> _PASSAGE_

Hey Jun, Jason,

Thanks much for all the feedback. I have updated the KIP based on the
latest discussion. Can you help check whether it looks good?

Thanks,
Dong

On Thu, Jan 4, 2018 at 5:36 PM, Dong Lin <lindon...@gmail.com> wrote:

> Hey Jun,
>
> Hmm... thinking about this more, I am not sure that the proposed API is
> sufficient. For users that store offset externally, we probably need extra
> API to return the leader_epoch and partition_epoch for all partitions that
> consumers are consuming. I suppose these users currently use position() to
> get the offset. Thus we probably need a new method positionWithEpoch(..) to
> return <offset, partition_epoch, leader_epoch>. Does this sound reasonable?
>
> Thanks,
> Dong
>
>
> On Thu, Jan 4, 2018 at 5:26 PM, Jun Rao <j...@confluent.io> wrote:
>
>> Hi, Dong,
>>
>> Yes, that's what I am thinking. OffsetEpoch will be composed of
>> (partition_epoch,
>> leader_epoch).
>>
>> Thanks,
>>
>> Jun
>>
>>
>> On Thu, Jan 4, 2018 at 4:22 PM, Dong Lin <lindon...@gmail.com> wrote:
>>
>> > Hey Jun,
>> >
>> > Thanks much. I like the the new API that you proposed. I am not sure
>> what
>> > you exactly mean by offset_epoch. I suppose that we can use the pair of
>> > (partition_epoch, leader_epoch) as the offset_epoch, right?
>> >
>> > Thanks,
>> > Dong
>> >
>> > On Thu, Jan 4, 2018 at 4:02 PM, Jun Rao <j...@confluent.io> wrote:
>> >
>> > > Hi, Dong,
>> > >
>> > > Got it. The api that you proposed works. The question is whether
>> that's
>> > the
>> > > api that we want to have in the long term. My concern is that while
>> the
>> > api
>> > > change is simple, the new api seems harder to explain and use. For
>> > example,
>> > > a consumer storing offsets externally now needs to call
>> > > waitForMetadataUpdate() after calling seek().
>> > >
>> > > An alternative approach is to make the following compatible api
>> changes
>> > in
>> > > Consumer.

> _BRIEF_
Continue the email thread on consumer offsets and epochs, starting right after its final sentence.

> _PROVIDED MATERIAL_
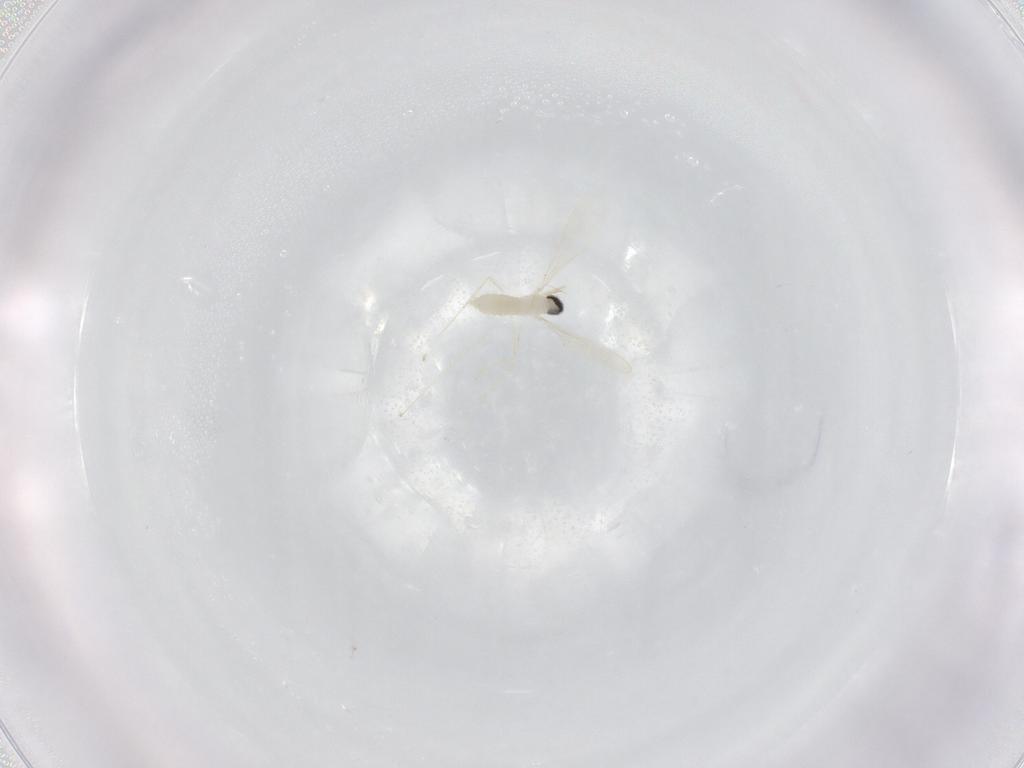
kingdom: Animalia
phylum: Arthropoda
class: Insecta
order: Diptera
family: Cecidomyiidae
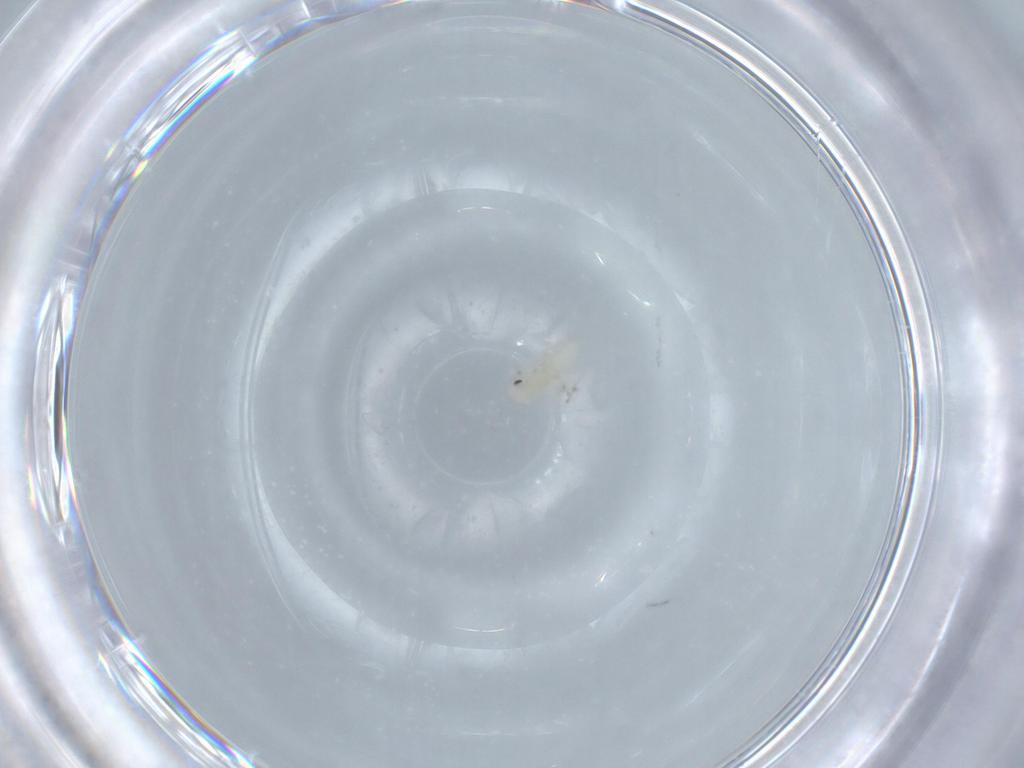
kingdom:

> _EXERCISE OUTPUT_
>> > > * Add an additional OffsetEpoch field in OffsetAndMetadata. (no need
>> to
>> > > change the CommitSync() api)
>> > > * Add a new api seek(TopicPartition partition, long offset,
>> OffsetEpoch
>> > > offsetEpoch). We can potentially deprecate the old api
>> > seek(TopicPartition
>> > > partition, long offset) in the future.
>> > >
>> > > The alternative approach has similar amount of api changes as yours
>> but
>> > has
>> > > the following benefits.
>> > > 1. The api works in a similar way as how offset management works now
>> and
>> > is
>> > > probably what we want in the long term.
>> > > 2. It can reset offsets better when there is data loss due to unclean
>> > > leader election or correlated replica failure.
>> > > 3. It can reset offsets better when topic is recreated.
>> > >
>> > > Thanks,
>> > >
>> > > Jun
>> > >
>> > >
>> > > On Thu, Jan 4, 2018 at 2:05 PM, Dong Lin <lindon...@gmail.com> wrote:
>> > >
>> > > > Hey Jun,
>> > > >
>> > > > Yeah I agree that ideally we don't want an ever growing global
>> metadata
>> > > > version. I just think it may be more desirable to keep the consumer
>> API
>> > > > simple.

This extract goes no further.